▶ _ASSIGNMENT_:
With the pictures omitted, output word for word the lines from the one containing "004.2_Videos" through the end of the records.

+---+

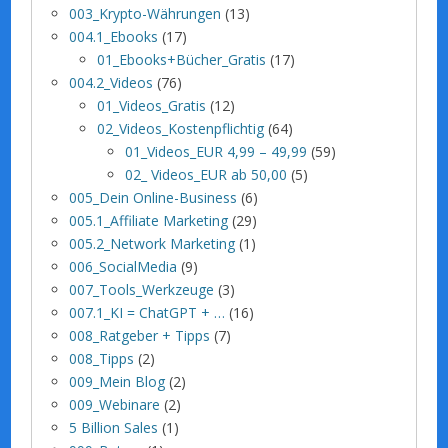
003_Krypto-Währungen
(13)
004.1_Ebooks
(17)
01_Ebooks+Bücher_Gratis
(17)
004.2_Videos
(76)
01_Videos_Gratis
(12)
02_Videos_Kostenpflichtig
(64)
01_Videos_EUR 4,99 – 49,99
(59)
02_ Videos_EUR ab 50,00
(5)
005_Dein Online-Business
(6)
005.1_Affiliate Marketing
(29)
005.2_Network Marketing
(1)
006_SocialMedia
(9)
007_Tools_Werkzeuge
(3)
007.1_KI = ChatGPT + …
(16)
008_Ratgeber + Tipps
(7)
008_Tipps
(2)
009_Mein Blog
(2)
009_Webinare
(2)
5 Billion Sales
(1)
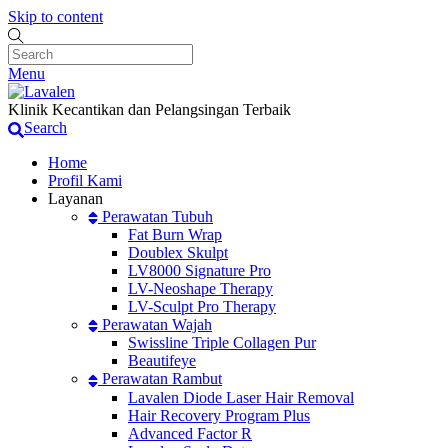
Skip to content
Menu
Klinik Kecantikan dan Pelangsingan Terbaik
Search
Home
Profil Kami
Layanan
Perawatan Tubuh
Fat Burn Wrap
Doublex Skulpt
LV8000 Signature Pro
LV-Neoshape Therapy
LV-Sculpt Pro Therapy
Perawatan Wajah
Swissline Triple Collagen Pur
Beautifeye
Perawatan Rambut
Lavalen Diode Laser Hair Removal
Hair Recovery Program Plus
Advanced Factor R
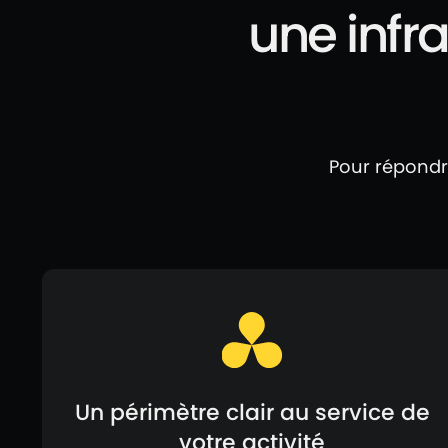
une infr
Pour répondr
Un périmètre clair au service de
votre activité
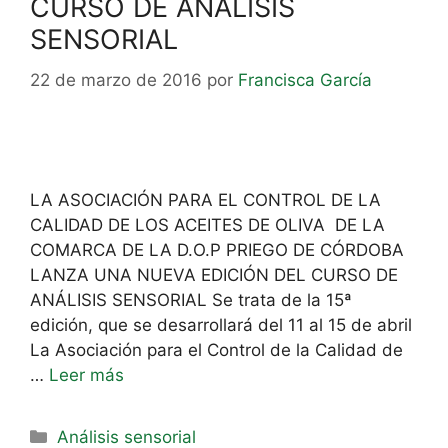
CURSO DE ANÁLISIS
SENSORIAL
22 de marzo de 2016
por
Francisca García
LA ASOCIACIÓN PARA EL CONTROL DE LA
CALIDAD DE LOS ACEITES DE OLIVA DE LA
COMARCA DE LA D.O.P PRIEGO DE CÓRDOBA
LANZA UNA NUEVA EDICIÓN DEL CURSO DE
ANÁLISIS SENSORIAL Se trata de la 15ª
edición, que se desarrollará del 11 al 15 de abril
La Asociación para el Control de la Calidad de
…
Leer más
Análisis sensorial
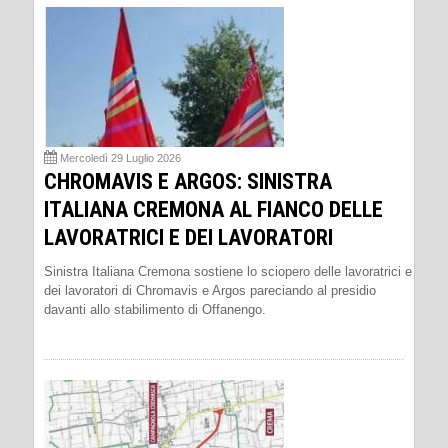
Mercoledì 29 Luglio 2026
CHROMAVIS E ARGOS: SINISTRA
ITALIANA CREMONA AL FIANCO DELLE
LAVORATRICI E DEI LAVORATORI
Sinistra Italiana Cremona sostiene lo sciopero delle lavoratrici e
dei lavoratori di Chromavis e Argos pareciando al presidio
davanti allo stabilimento di Offanengo.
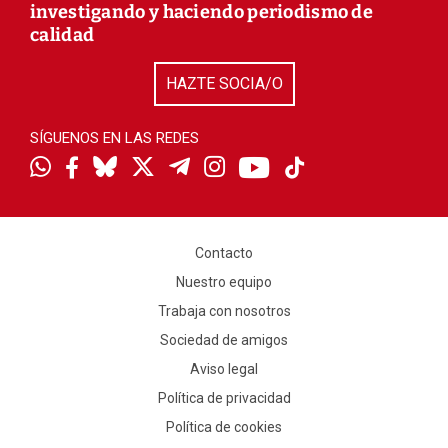
investigando y haciendo periodismo de
calidad
HAZTE SOCIA/O
SÍGUENOS EN LAS REDES
Contacto
Nuestro equipo
Trabaja con nosotros
Sociedad de amigos
Aviso legal
Política de privacidad
Política de cookies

+---+

▶ _SOLUTION FOR THIS EXERCISE_:
004.2_Videos
(76)
01_Videos_Gratis
(12)
02_Videos_Kostenpflichtig
(64)
01_Videos_EUR 4,99 – 49,99
(59)
02_ Videos_EUR ab 50,00
(5)
005_Dein Online-Business
(6)
005.1_Affiliate Marketing
(29)
005.2_Network Marketing
(1)
006_SocialMedia
(9)
007_Tools_Werkzeuge
(3)
007.1_KI = ChatGPT + …
(16)
008_Ratgeber + Tipps
(7)
008_Tipps
(2)
009_Mein Blog
(2)
009_Webinare
(2)
5 Billion Sales
(1)
Skip to content
Menu
Klinik Kecantikan dan Pelangsingan Terbaik
Search
Home
Profil Kami
Layanan
Perawatan Tubuh
Fat Burn Wrap
Doublex Skulpt
LV8000 Signature Pro
LV-Neoshape Therapy
LV-Sculpt Pro Therapy
Perawatan Wajah
Swissline Triple Collagen Pur
Beautifeye
Perawatan Rambut
Lavalen Diode Laser Hair Removal
Hair Recovery Program Plus
Advanced Factor R
une infr
Pour répondr
Un périmètre clair au service de
votre activité
CURSO DE ANÁLISIS
SENSORIAL
22 de marzo de 2016
por
Francisca García
LA ASOCIACIÓN PARA EL CONTROL DE LA
CALIDAD DE LOS ACEITES DE OLIVA DE LA
COMARCA DE LA D.O.P PRIEGO DE CÓRDOBA
LANZA UNA NUEVA EDICIÓN DEL CURSO DE
ANÁLISIS SENSORIAL Se trata de la 15ª
edición, que se desarrollará del 11 al 15 de abril
La Asociación para el Control de la Calidad de
…
Leer más
Análisis sensorial
Mercoledì 29 Luglio 2026
CHROMAVIS E ARGOS: SINISTRA
ITALIANA CREMONA AL FIANCO DELLE
LAVORATRICI E DEI LAVORATORI
Sinistra Italiana Cremona sostiene lo sciopero delle lavoratrici e
dei lavoratori di Chromavis e Argos pareciando al presidio
davanti allo stabilimento di Offanengo.
investigando y haciendo periodismo de
calidad
HAZTE SOCIA/O
SÍGUENOS EN LAS REDES
Contacto
Nuestro equipo
Trabaja con nosotros
Sociedad de amigos
Aviso legal
Política de privacidad
Política de cookies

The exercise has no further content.